Importantly, immunization with recombinant mutant Phuket/Yam-Mut HA provided some protection against viruses from both lineages. Specifically, ferrets immunized with recombinant mutant Phuket/Yam-Mut HA were better protected against wild-type Wash/Vic challenge than ferrets immunized with recombinant wild-type Phuket/Yam HA (Fig. 3c, compare light and dark blue lines). Likewise, ferrets immunized with recombinant mutant Wash/Vic-HA were better protected against wild-type Phuket/Yam challenge than ferrets immunized with recombinant wild-type Wash/-Vic HA (Fig. 3d, compare light and dark red lines).

The Phuket/Yam and Wash/Vic mutants tested here differ by up to 39 positions in their HA1 amino acid sequences. We used a bespoke Bayesian model to identify HA positions with the greatest effect on HI titers (Fig. 4a, b). Briefly, effects were assigned to each individual HA position and for all pairs of amino acids. An HI titer between a virus and serum was then modeled as the sum of each position effect multiplied by the amino acid pair effect given the peptide sequences of the virus and virus used to generate the serum. Positive values in Fig. 4a, b indicate a positive effect on HI titers. The strongest effects were detected for amino acid positions 203, 133, and 149 (Fig. 4c).

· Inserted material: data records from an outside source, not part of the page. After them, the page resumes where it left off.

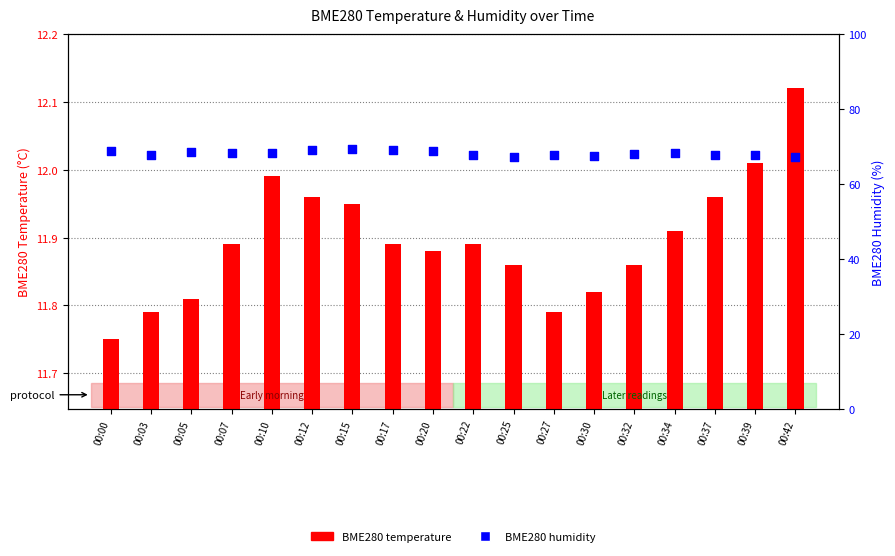

What is the total value across all series at 00:10?

80.3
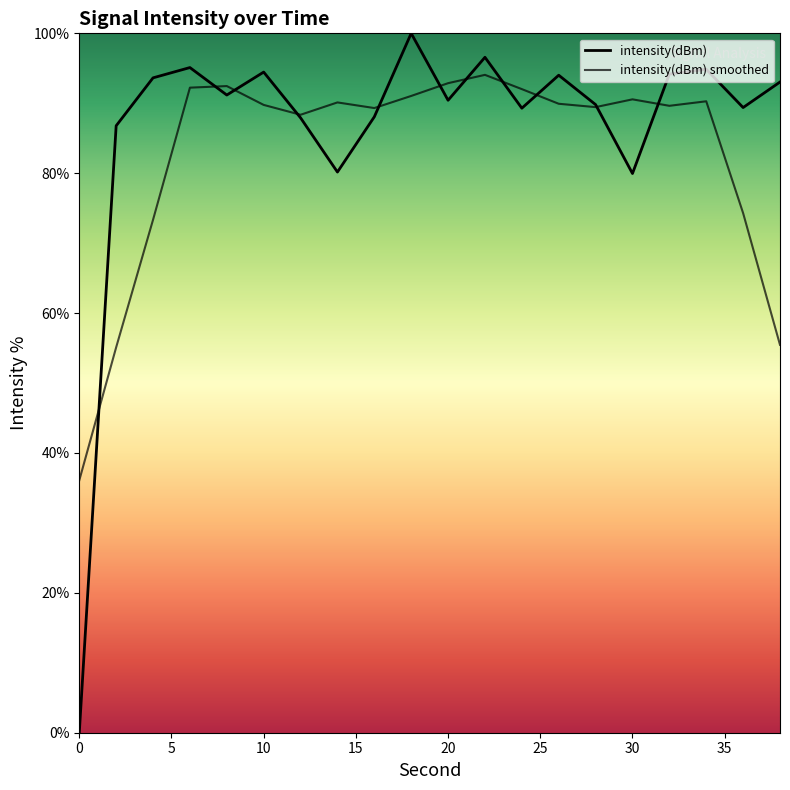

Rank the series by their average value, from highest to lowest.

intensity(dBm), intensity(dBm) smoothed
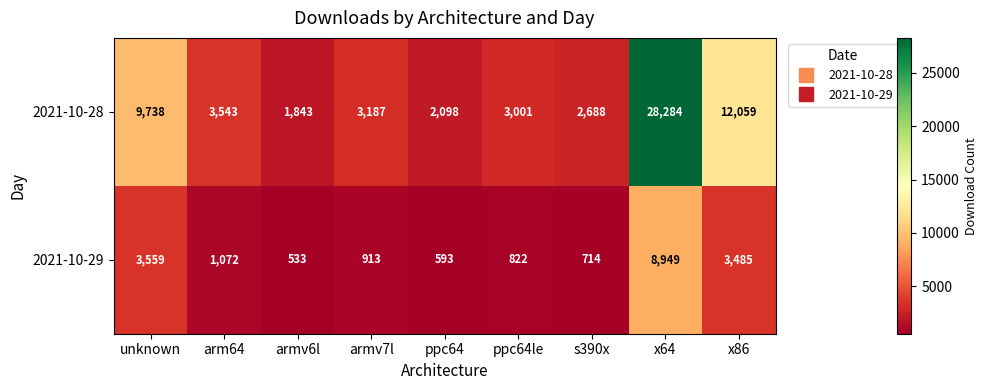

Which label corresponds to the smallest value in the chart?

armv6l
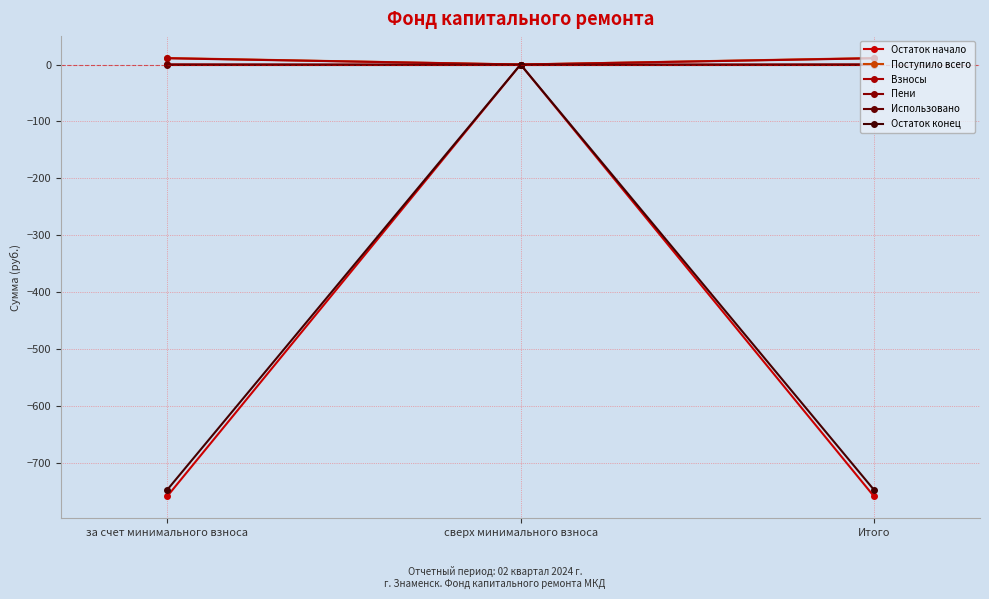

At which label is Использовано closest to 0?

за счет минимального взноса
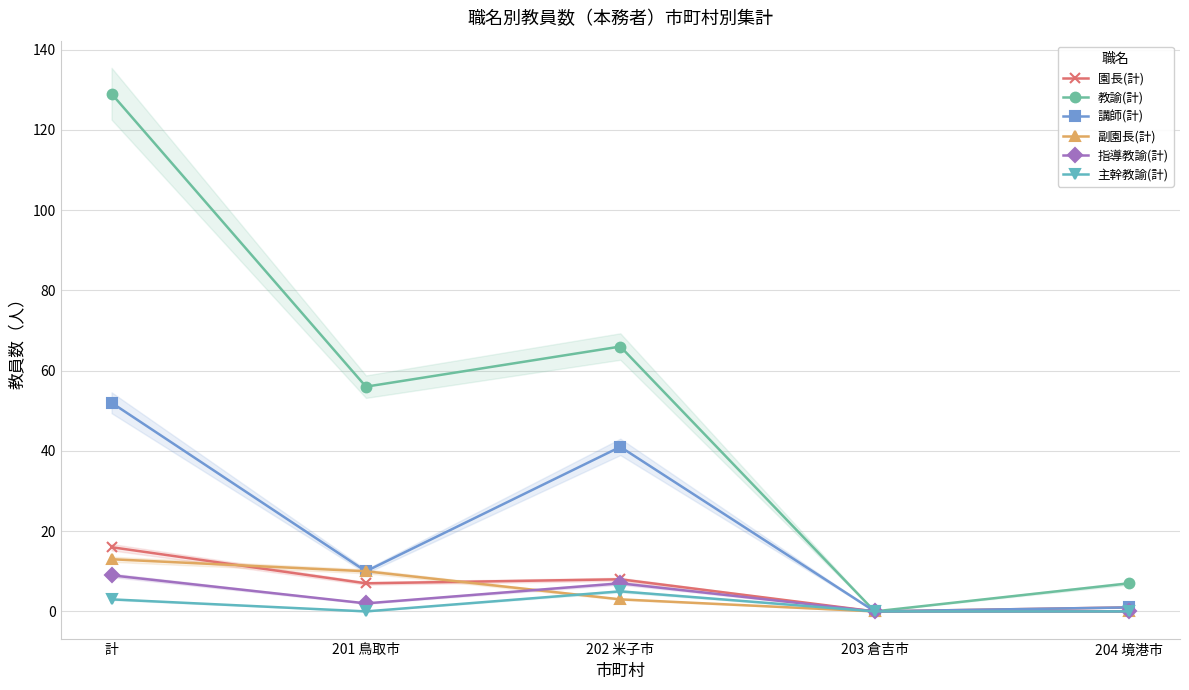

How many distinct data groups are displayed?

6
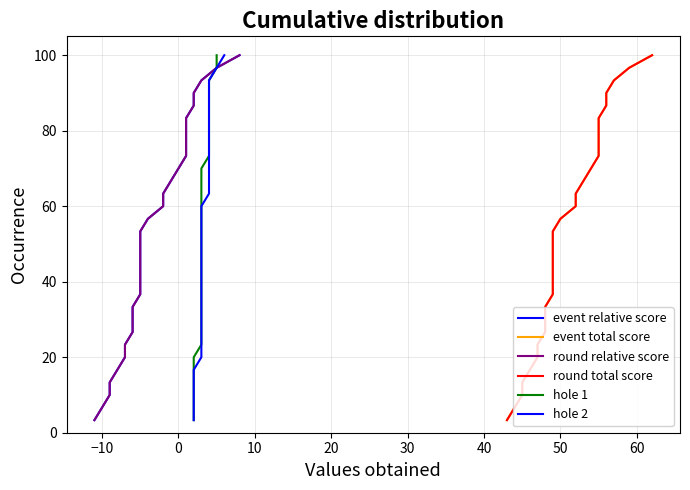

What is the difference between the maximum and second lowest values in the event_total_score series?

93.3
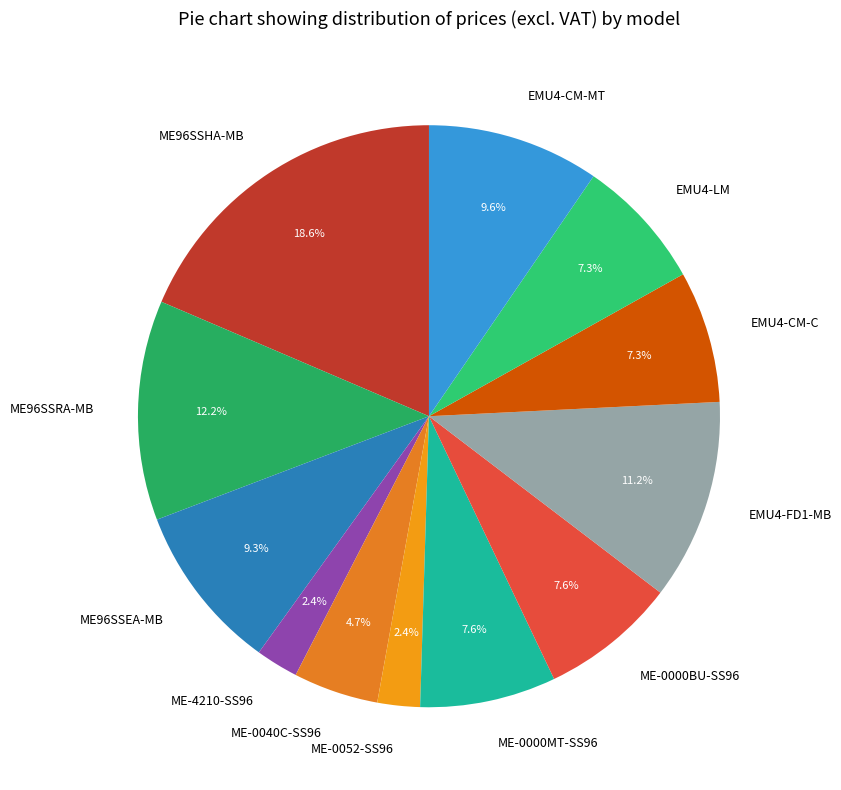

To the nearest percent, what is the average slice percentage?

8%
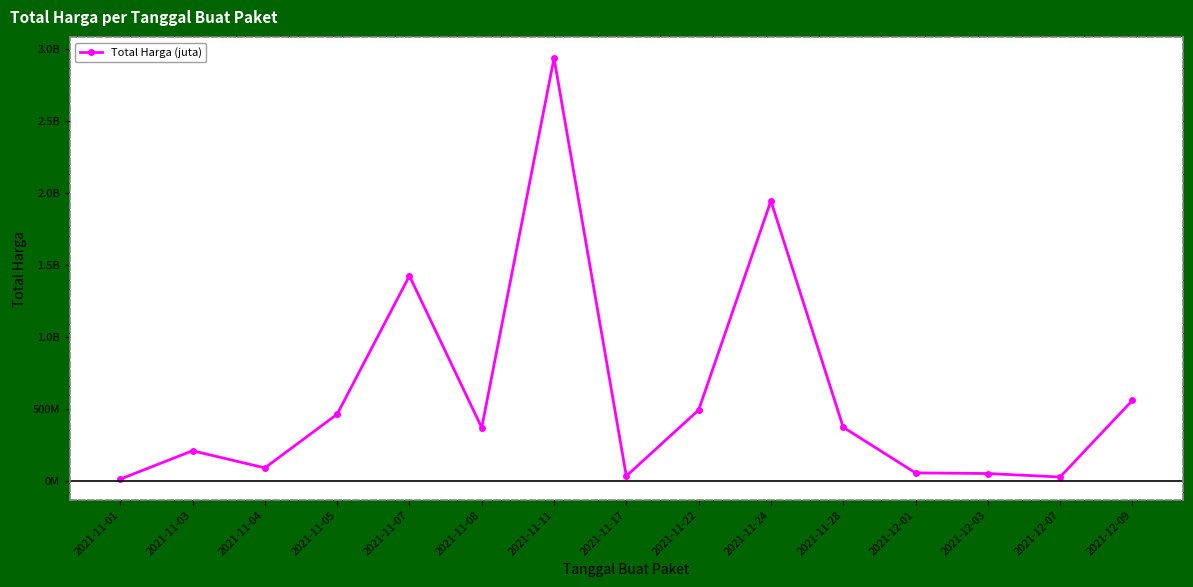

True or false: the data has more than 2 interior local peaks.

True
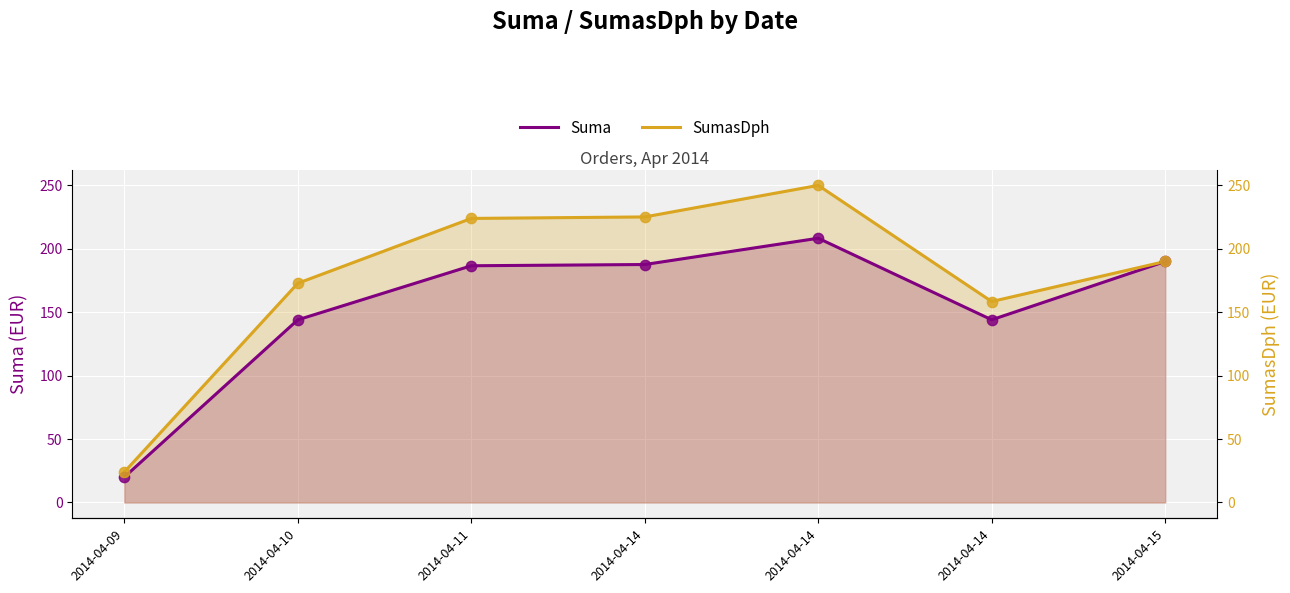

Which series has the largest Y range (max minus min)?

SumasDph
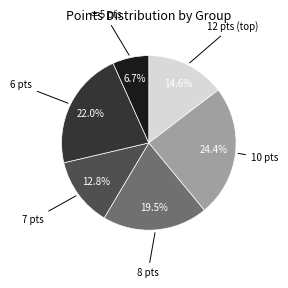

Does any single category account for the majority?

No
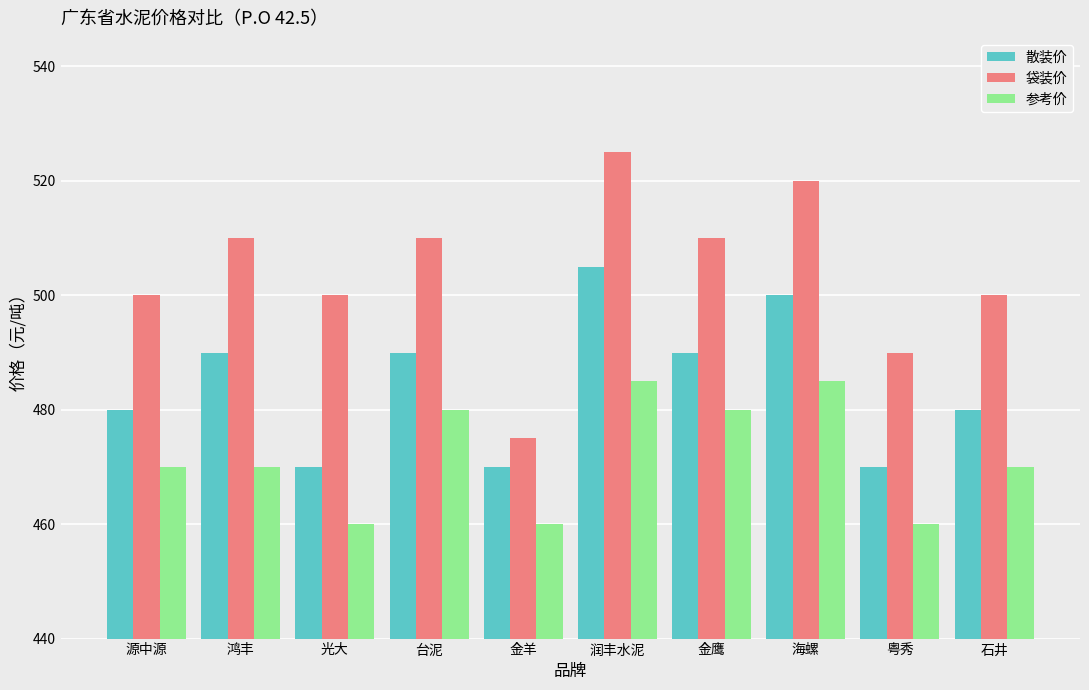

At how many categories does at least one series exceed 470?

10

a HA site effect sizes for all amino acid positions. Points show the posterior median effect size. Lines show the 95% highest density interval. b Top 10 effect sizes in (a). c Position effects colored on an HA monomer (PDB ID 4FQK3). Amino acid positions shown in gray were not variable in the dataset and therefore had no effect size estimated. The three positions with the highest effect sizes (133, 149, and 203) are labeled. The receptor-binding site is shown as a light red patch.